The inquest took place from Oct. 15-30 in Greater Sudbury and Ottawa. It examined the Lake Wanapitei incident, and the death of an individual in the Ottawa area as a result of a medical condition. It focused on the roles that 911 dispatchers, emergency responders, as well as the 911 systems in place in 2013, had in these events. 

It made 27 recommendations on how to prevent a similar tragedy.  Mayor Brian Bigger said in a news release Friday there will be changes.

“I want to express our deepest sympathies to the friends and families of all of those involved in these incidents,” Mayor Brian Bigger is quoted as saying in a news release. “I also want to express my gratitude to all those seeking to make the systems and processes we all rely on as effective as possible. I know that the recommendations made as a result of this inquest were not made lightly, and they will be carefully reviewed.”

The jury recommendations will be thoroughly evaluated by the city, Greater Sudbury Police Service and community partners, where action plans and next steps will be determined, the release said. 

“This inquest has been difficult to relive for all of those involved, and we would like to express our deepest sympathies to the friends and families of the deceased,” Joseph Nicholls, GM of Community Safety and Chief of Fire and Paramedic Services, is quoted as saying in the release.

“We have implemented many initiatives since this incident, and we will continue to work with our partners to improve the coordination between fire, paramedic, and police services for the City of Greater Sudbury."

The results from the thorough evaluation of the recommendations will be brought forward to city council and the public through the emergency services committee, as well as through the annual budget process. 

“Our thoughts and heartfelt sympathies are with the families of the victims involved in this terrible tragedy,” Police Chief Paul Pedersen said in the release. “The last five years have been extremely difficult for all of those who were impacted by that fateful evening. 

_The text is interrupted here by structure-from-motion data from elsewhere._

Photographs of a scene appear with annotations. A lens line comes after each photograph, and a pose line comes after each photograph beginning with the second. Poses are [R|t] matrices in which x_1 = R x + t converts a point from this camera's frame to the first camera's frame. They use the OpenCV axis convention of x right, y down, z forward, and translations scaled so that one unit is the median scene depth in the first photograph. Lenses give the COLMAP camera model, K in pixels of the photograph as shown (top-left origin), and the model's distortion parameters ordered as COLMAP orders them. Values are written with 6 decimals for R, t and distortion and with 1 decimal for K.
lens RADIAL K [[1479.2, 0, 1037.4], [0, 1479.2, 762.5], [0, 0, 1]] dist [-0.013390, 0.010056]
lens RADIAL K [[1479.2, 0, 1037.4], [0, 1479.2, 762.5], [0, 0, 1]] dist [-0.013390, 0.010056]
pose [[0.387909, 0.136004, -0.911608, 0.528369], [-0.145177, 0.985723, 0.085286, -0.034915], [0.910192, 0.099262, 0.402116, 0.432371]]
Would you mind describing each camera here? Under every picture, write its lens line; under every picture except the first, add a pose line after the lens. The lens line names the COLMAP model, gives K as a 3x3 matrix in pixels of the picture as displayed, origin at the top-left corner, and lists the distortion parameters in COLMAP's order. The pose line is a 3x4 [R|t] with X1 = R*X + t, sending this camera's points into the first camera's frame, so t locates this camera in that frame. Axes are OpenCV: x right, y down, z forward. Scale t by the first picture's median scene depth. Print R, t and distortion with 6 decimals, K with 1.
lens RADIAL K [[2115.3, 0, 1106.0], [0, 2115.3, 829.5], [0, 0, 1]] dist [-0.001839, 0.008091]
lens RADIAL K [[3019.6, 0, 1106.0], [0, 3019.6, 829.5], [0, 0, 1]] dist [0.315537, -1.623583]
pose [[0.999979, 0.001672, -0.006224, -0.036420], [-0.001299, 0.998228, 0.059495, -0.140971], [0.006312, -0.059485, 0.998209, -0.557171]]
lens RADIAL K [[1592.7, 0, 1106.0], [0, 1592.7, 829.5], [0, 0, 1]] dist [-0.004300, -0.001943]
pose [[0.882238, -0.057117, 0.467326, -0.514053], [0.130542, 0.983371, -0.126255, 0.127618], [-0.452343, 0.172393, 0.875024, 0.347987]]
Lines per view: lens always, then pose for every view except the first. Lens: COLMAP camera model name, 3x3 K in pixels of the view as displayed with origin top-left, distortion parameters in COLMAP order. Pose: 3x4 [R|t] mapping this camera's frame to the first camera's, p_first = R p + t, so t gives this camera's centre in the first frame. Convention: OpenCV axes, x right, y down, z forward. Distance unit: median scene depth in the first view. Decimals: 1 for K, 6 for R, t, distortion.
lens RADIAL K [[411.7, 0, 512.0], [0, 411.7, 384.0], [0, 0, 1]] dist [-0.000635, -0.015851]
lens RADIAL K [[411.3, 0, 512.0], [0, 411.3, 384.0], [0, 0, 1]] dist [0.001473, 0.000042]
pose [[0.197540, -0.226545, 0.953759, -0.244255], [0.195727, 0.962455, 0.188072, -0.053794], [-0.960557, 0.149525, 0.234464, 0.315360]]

“We look forward to reviewing the recommendations with our emergency services partners through the Joint Emergency Services Operations Advisory Group in order to implement positive change. We want to thank everyone who was involved in the inquest including the coroner, members of the jury, witnesses, family members, communicators, emergency responders and investigators for dedicating your time to this important process.”

Coroner’s inquests are held to inform the public about the circumstances of a death. More than 30 witnesses, including staff from Greater Sudbury Police, and city fire and paramedic services, provided testimony over the 12-day hearing.

The jury, made up of five members from Greater Sudbury and Ottawa, has made 27 recommendations for consideration by both the province and municipalities across Ontario to help prevent a similar occurrence in the future. 

In the coming weeks, the coroner will provide additional information for each recommendation to assist organizations in understanding how the jury arrived at these conclusions.